### Input data
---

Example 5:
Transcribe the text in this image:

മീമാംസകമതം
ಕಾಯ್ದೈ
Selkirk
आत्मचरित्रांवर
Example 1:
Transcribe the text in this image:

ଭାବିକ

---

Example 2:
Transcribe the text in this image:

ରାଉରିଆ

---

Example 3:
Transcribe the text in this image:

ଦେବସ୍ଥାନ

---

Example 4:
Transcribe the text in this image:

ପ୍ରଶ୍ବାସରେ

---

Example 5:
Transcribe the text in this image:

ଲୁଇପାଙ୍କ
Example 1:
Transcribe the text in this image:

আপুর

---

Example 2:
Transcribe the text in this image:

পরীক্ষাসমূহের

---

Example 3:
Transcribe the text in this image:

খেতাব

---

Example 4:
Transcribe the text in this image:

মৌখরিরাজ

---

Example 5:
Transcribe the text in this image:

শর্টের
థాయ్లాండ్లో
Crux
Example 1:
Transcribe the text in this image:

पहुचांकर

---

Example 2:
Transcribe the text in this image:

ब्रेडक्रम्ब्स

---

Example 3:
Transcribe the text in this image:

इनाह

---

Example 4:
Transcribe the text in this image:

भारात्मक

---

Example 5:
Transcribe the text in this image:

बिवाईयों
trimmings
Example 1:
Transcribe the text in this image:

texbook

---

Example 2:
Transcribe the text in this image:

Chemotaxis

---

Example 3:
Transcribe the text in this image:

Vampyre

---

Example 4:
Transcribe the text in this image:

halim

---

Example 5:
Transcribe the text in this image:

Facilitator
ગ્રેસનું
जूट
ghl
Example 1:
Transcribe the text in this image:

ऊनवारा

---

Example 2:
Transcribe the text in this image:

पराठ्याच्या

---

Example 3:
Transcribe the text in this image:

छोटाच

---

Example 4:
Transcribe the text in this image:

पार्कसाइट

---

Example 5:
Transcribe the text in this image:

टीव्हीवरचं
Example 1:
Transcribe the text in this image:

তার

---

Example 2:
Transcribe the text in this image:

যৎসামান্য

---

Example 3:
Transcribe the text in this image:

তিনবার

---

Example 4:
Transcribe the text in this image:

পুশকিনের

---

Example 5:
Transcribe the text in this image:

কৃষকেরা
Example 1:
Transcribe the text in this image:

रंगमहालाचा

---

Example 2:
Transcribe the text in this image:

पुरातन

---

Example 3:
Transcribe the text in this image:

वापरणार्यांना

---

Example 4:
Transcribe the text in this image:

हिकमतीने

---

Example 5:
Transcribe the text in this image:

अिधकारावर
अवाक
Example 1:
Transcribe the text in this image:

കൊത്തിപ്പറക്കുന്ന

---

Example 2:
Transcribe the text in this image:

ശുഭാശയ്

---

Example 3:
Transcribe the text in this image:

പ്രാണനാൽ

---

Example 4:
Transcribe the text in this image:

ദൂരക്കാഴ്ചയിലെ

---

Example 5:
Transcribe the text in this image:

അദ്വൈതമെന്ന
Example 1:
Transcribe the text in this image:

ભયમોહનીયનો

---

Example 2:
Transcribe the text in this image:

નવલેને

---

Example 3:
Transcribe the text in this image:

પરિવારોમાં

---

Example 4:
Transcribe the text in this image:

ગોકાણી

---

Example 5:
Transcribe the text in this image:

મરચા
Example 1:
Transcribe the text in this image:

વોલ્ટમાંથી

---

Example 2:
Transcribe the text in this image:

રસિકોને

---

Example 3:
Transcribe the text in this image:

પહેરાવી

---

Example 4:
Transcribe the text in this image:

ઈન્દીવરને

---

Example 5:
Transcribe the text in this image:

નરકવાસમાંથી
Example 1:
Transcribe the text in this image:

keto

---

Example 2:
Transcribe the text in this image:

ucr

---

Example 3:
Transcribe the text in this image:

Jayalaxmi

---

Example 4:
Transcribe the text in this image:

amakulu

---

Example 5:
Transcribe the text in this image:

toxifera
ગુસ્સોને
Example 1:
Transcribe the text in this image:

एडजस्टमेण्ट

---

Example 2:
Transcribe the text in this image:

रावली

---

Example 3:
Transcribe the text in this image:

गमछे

### Exercise instructions
Word for word, transcribe all of the records.

### Your solution
---

Example 5:
Transcribe the text in this image:

മീമാംസകമതം
ಕಾಯ್ದೈ
Selkirk
आत्मचरित्रांवर
Example 1:
Transcribe the text in this image:

ଭାବିକ

---

Example 2:
Transcribe the text in this image:

ରାଉରିଆ

---

Example 3:
Transcribe the text in this image:

ଦେବସ୍ଥାନ

---

Example 4:
Transcribe the text in this image:

ପ୍ରଶ୍ବାସରେ

---

Example 5:
Transcribe the text in this image:

ଲୁଇପାଙ୍କ
Example 1:
Transcribe the text in this image:

আপুর

---

Example 2:
Transcribe the text in this image:

পরীক্ষাসমূহের

---

Example 3:
Transcribe the text in this image:

খেতাব

---

Example 4:
Transcribe the text in this image:

মৌখরিরাজ

---

Example 5:
Transcribe the text in this image:

শর্টের
థాయ్లాండ్లో
Crux
Example 1:
Transcribe the text in this image:

पहुचांकर

---

Example 2:
Transcribe the text in this image:

ब्रेडक्रम्ब्स

---

Example 3:
Transcribe the text in this image:

इनाह

---

Example 4:
Transcribe the text in this image:

भारात्मक

---

Example 5:
Transcribe the text in this image:

बिवाईयों
trimmings
Example 1:
Transcribe the text in this image:

texbook

---

Example 2:
Transcribe the text in this image:

Chemotaxis

---

Example 3:
Transcribe the text in this image:

Vampyre

---

Example 4:
Transcribe the text in this image:

halim

---

Example 5:
Transcribe the text in this image:

Facilitator
ગ્રેસનું
जूट
ghl
Example 1:
Transcribe the text in this image:

ऊनवारा

---

Example 2:
Transcribe the text in this image:

पराठ्याच्या

---

Example 3:
Transcribe the text in this image:

छोटाच

---

Example 4:
Transcribe the text in this image:

पार्कसाइट

---

Example 5:
Transcribe the text in this image:

टीव्हीवरचं
Example 1:
Transcribe the text in this image:

তার

---

Example 2:
Transcribe the text in this image:

যৎসামান্য

---

Example 3:
Transcribe the text in this image:

তিনবার

---

Example 4:
Transcribe the text in this image:

পুশকিনের

---

Example 5:
Transcribe the text in this image:

কৃষকেরা
Example 1:
Transcribe the text in this image:

रंगमहालाचा

---

Example 2:
Transcribe the text in this image:

पुरातन

---

Example 3:
Transcribe the text in this image:

वापरणार्यांना

---

Example 4:
Transcribe the text in this image:

हिकमतीने

---

Example 5:
Transcribe the text in this image:

अिधकारावर
अवाक
Example 1:
Transcribe the text in this image:

കൊത്തിപ്പറക്കുന്ന

---

Example 2:
Transcribe the text in this image:

ശുഭാശയ്

---

Example 3:
Transcribe the text in this image:

പ്രാണനാൽ

---

Example 4:
Transcribe the text in this image:

ദൂരക്കാഴ്ചയിലെ

---

Example 5:
Transcribe the text in this image:

അദ്വൈതമെന്ന
Example 1:
Transcribe the text in this image:

ભયમોહનીયનો

---

Example 2:
Transcribe the text in this image:

નવલેને

---

Example 3:
Transcribe the text in this image:

પરિવારોમાં

---

Example 4:
Transcribe the text in this image:

ગોકાણી

---

Example 5:
Transcribe the text in this image:

મરચા
Example 1:
Transcribe the text in this image:

વોલ્ટમાંથી

---

Example 2:
Transcribe the text in this image:

રસિકોને

---

Example 3:
Transcribe the text in this image:

પહેરાવી

---

Example 4:
Transcribe the text in this image:

ઈન્દીવરને

---

Example 5:
Transcribe the text in this image:

નરકવાસમાંથી
Example 1:
Transcribe the text in this image:

keto

---

Example 2:
Transcribe the text in this image:

ucr

---

Example 3:
Transcribe the text in this image:

Jayalaxmi

---

Example 4:
Transcribe the text in this image:

amakulu

---

Example 5:
Transcribe the text in this image:

toxifera
ગુસ્સોને
Example 1:
Transcribe the text in this image:

एडजस्टमेण्ट

---

Example 2:
Transcribe the text in this image:

रावली

---

Example 3:
Transcribe the text in this image:

गमछे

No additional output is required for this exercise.